Chama-se Sérgio Domingos, é professor e investigador no Departamento de Física da Faculdade de Ciências e Tecnologia da Universidade de Coimbra (FCTUC) e está a estudar como grupos de pequenas moléculas crescem e mudam no meio interestelar. A pesquisa recai sobre a evolução da energia de ionização e das preferências de encaixe molecular com o crescimento gradual de aglomerados das chamadas moléculas quirais.

Moléculas quirais são moléculas que têm uma propriedade especial de assimetria, semelhante às nossas mãos. Este tipo de moléculas existe tipicamente em duas formas (enantiómeros) que são a imagem no espelho uma da outra, embora não possam ser sobrepostas exatamente - assim como uma mão direita não pode ser sobreposta perfeitamente a uma mão esquerda.

Mais especificamente, o estudo publicado na revista Nature Communications, teve como objetivo estudar a formação de agregados moleculares da molécula tetraheliceno, que pertence a uma classe muito importante no domínio da astroquímica, os Polycyclic Aromatic Hydrocarbons (PAHs), presentes no meio interestelar.

O tetraheliceno é uma molécula quiral, o que significa que também possui duas formas enantioméricas distintas: P e M. Essas formas diferem na disposição tridimensional dos quatro anéis de benzeno que formam sua estrutura em forma de hélice.

 “O tetraheliceno é particularmente interessante dentro desta classe de moléculas, porque introduz uma nova dimensão a este problema, por ser uma molécula quiral, um trato que moléculas fundamentais na biologia humana partilham, como aminoácidos, proteínas e o ADN, refere Sérgio Domingos, citado em comunicado.

A quiralidade do tetraheliceno é relevante porque influencia como essa molécula interage com outras moléculas e como ela pode formar agregados ou clusters no espaço interestelar. Por exemplo, diferentes formas enantioméricas do tetraheliceno podem ter preferências diferentes ao se agrupar com outras moléculas quirais semelhantes.
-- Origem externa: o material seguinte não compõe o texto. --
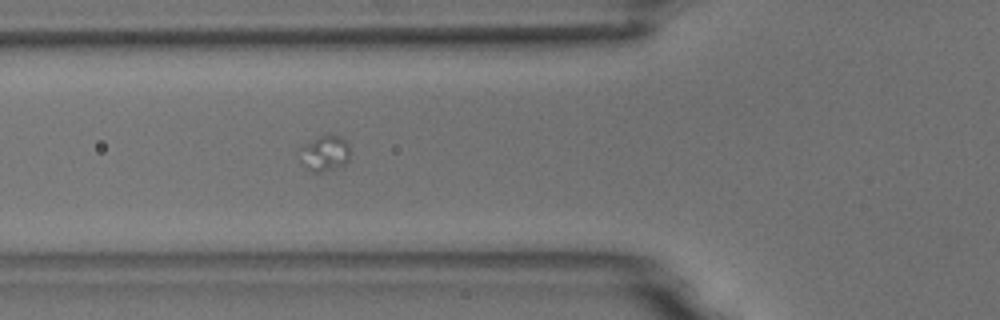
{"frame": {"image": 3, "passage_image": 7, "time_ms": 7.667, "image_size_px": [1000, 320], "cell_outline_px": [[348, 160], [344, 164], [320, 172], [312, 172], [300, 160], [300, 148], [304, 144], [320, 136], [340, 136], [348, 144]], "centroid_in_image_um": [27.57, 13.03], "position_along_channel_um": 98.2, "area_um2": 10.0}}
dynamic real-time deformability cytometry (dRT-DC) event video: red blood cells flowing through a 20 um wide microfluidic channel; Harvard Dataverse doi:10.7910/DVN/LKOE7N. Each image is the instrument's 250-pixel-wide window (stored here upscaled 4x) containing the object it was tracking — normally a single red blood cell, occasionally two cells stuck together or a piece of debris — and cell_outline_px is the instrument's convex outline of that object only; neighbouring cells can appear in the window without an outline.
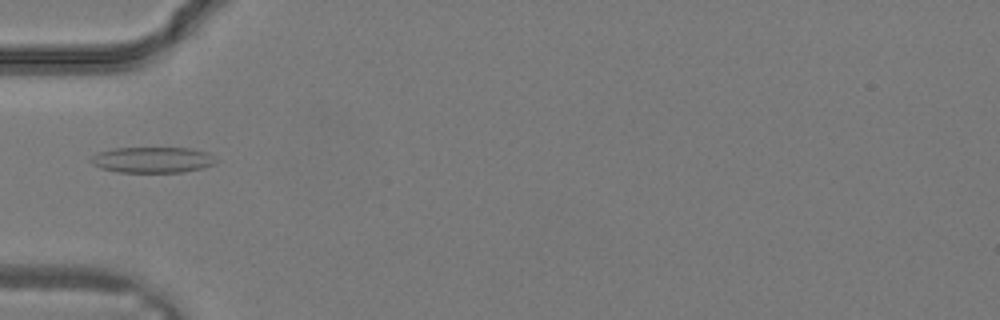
{"species": "common noctule bat (a hibernating species)", "species_latin": "Nyctalus noctula", "temperature_condition": "warm", "stored_images_in_passage": 25, "camera_frame_rate_fps": 3000, "um_per_image_px": 0.085, "animal": {"sex": "male", "body_mass_g": 19.2, "forearm_length_mm": 51.8}, "frame": {"image": 1, "passage_image": 4, "time_ms": 1.0, "image_size_px": [1000, 320], "cell_outline_px": [[220, 160], [212, 164], [200, 168], [184, 172], [116, 172], [100, 168], [92, 164], [88, 160], [92, 156], [100, 152], [116, 148], [188, 148], [208, 152]], "centroid_in_image_um": [12.96, 13.59], "position_along_channel_um": 72.0, "area_um2": 18.84}}
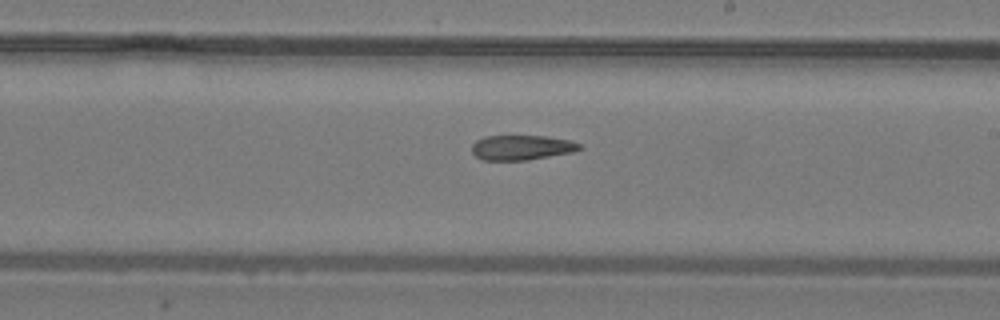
{"frame": {"image": 2, "passage_image": 12, "time_ms": 3.667, "image_size_px": [1000, 320], "cell_outline_px": [[584, 148], [572, 152], [528, 160], [480, 160], [472, 152], [472, 144], [476, 140], [484, 136], [548, 136], [572, 140], [580, 144]], "centroid_in_image_um": [44.35, 12.53], "position_along_channel_um": 244.7, "area_um2": 15.78}}
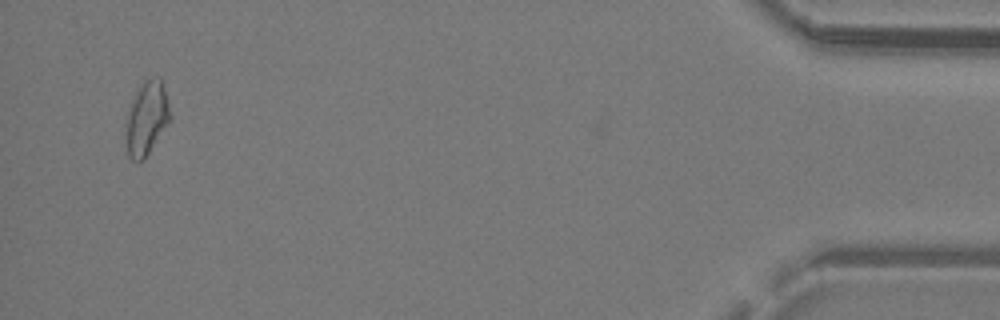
{"frame": {"image": 3, "passage_image": 24, "time_ms": 7.667, "image_size_px": [1000, 320], "cell_outline_px": [[168, 120], [144, 160], [132, 160], [128, 156], [128, 112], [132, 100], [136, 92], [144, 80], [156, 76], [160, 76], [164, 80], [168, 104]], "centroid_in_image_um": [12.48, 9.96], "position_along_channel_um": 422.7, "area_um2": 18.03}}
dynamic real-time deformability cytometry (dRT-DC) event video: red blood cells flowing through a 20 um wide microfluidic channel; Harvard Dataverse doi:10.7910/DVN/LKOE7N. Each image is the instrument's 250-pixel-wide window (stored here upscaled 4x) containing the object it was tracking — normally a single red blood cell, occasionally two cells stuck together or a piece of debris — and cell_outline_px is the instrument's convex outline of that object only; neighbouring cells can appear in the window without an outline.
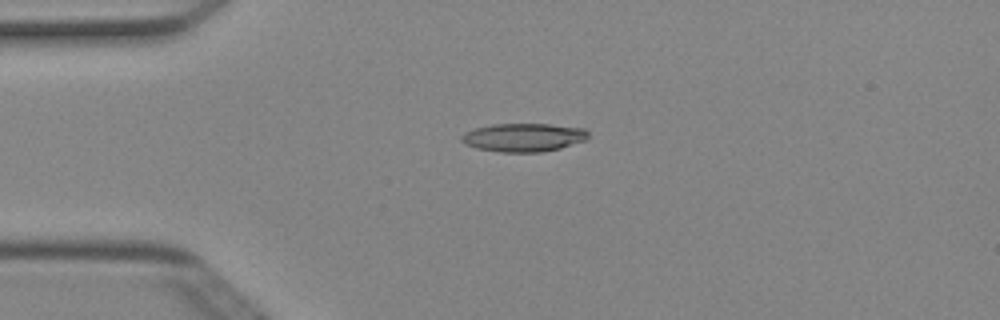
{"species": "Egyptian fruit bat (a non-hibernating species)", "species_latin": "Rousettus aegyptiacus", "temperature_condition": "cold", "stored_images_in_passage": 4, "camera_frame_rate_fps": 3000, "um_per_image_px": 0.085, "animal": {"sex": "female"}, "frame": {"image": 1, "passage_image": 3, "time_ms": 0.667, "image_size_px": [1000, 320], "cell_outline_px": [[588, 136], [584, 140], [560, 148], [540, 152], [500, 152], [476, 148], [464, 144], [460, 140], [460, 136], [464, 132], [476, 128], [492, 124], [548, 124], [584, 128], [588, 132]], "centroid_in_image_um": [44.45, 11.68], "position_along_channel_um": 40.6, "area_um2": 20.92}}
No estudo conduzido por Sérgio Domingos observou-se como os agregados de tetraheliceno se formam e como a energia necessária para os transformar em iões carregados varia com o tamanho do cluster.

A equipa descobriu que a formação desses clusters segue padrões específicos dependendo do enantiómero presente, o que tem implicações importantes para entender a formação de matéria no espaço interestelar e até mesmo para ajudar a perceber como a quiralidade pode ter influenciado o desenvolvimento da vida na Terra.

“Da mesma forma que temos encaixes ‘perfeitos’ de mão esquerda, luva esquerda, a nível molecular, esse encaixe de duas ou mais moléculas quirais pode gerar preferências na abundância relativa desses tipos quirais à escala de pequenas partículas, o que, por sua vez, pode ter tido impacto na maneira como a matéria orgânica evoluiu desde os primórdios da evolução da vida na Terra”, elucidou Sérgio Domingos.

Neste trabalho, que decorreu nas instalações do SOLEIL, em Paris, os investigadores conduziram medições de espectroscopia de fotoeletrões com o objetivo de estudar a amostra de tetraheliceno na forma gasosa, dentro de uma câmara de alto vácuo.

“Com esta técnica, detetámos agregados de iões de tetraheliceno até ao heptamero, isto é, sete moléculas ligadas através de ligações não-covalentes. Assim, foi possível concluir que a energia necessária para ionizar o agregado é cada vez menor com o crescimento do mesmo, ou seja, é necessário menos energia para ionizar o cluster de sete moléculas, do que para ionizar a molécula sozinha”, contou.

De acordo com o investigador da FCTUC, esta observação despoletou um trabalho de análise e modelação computacional que envolveu cientistas de vários países (Alemanha, Espanha, França e Portugal), permitindo obter modelos estruturais teóricos que confirmam essa tendência observada na energia de ionização e desvendando uma tendência clara para a formação de agregados com moléculas do mesmo tipo quiral (com o mesmo enantiómero).

Estes resultados têm implicações fundamentais na maneira como se olha para a formação de clusters no meio interestelar, à escala de pequenos grãos.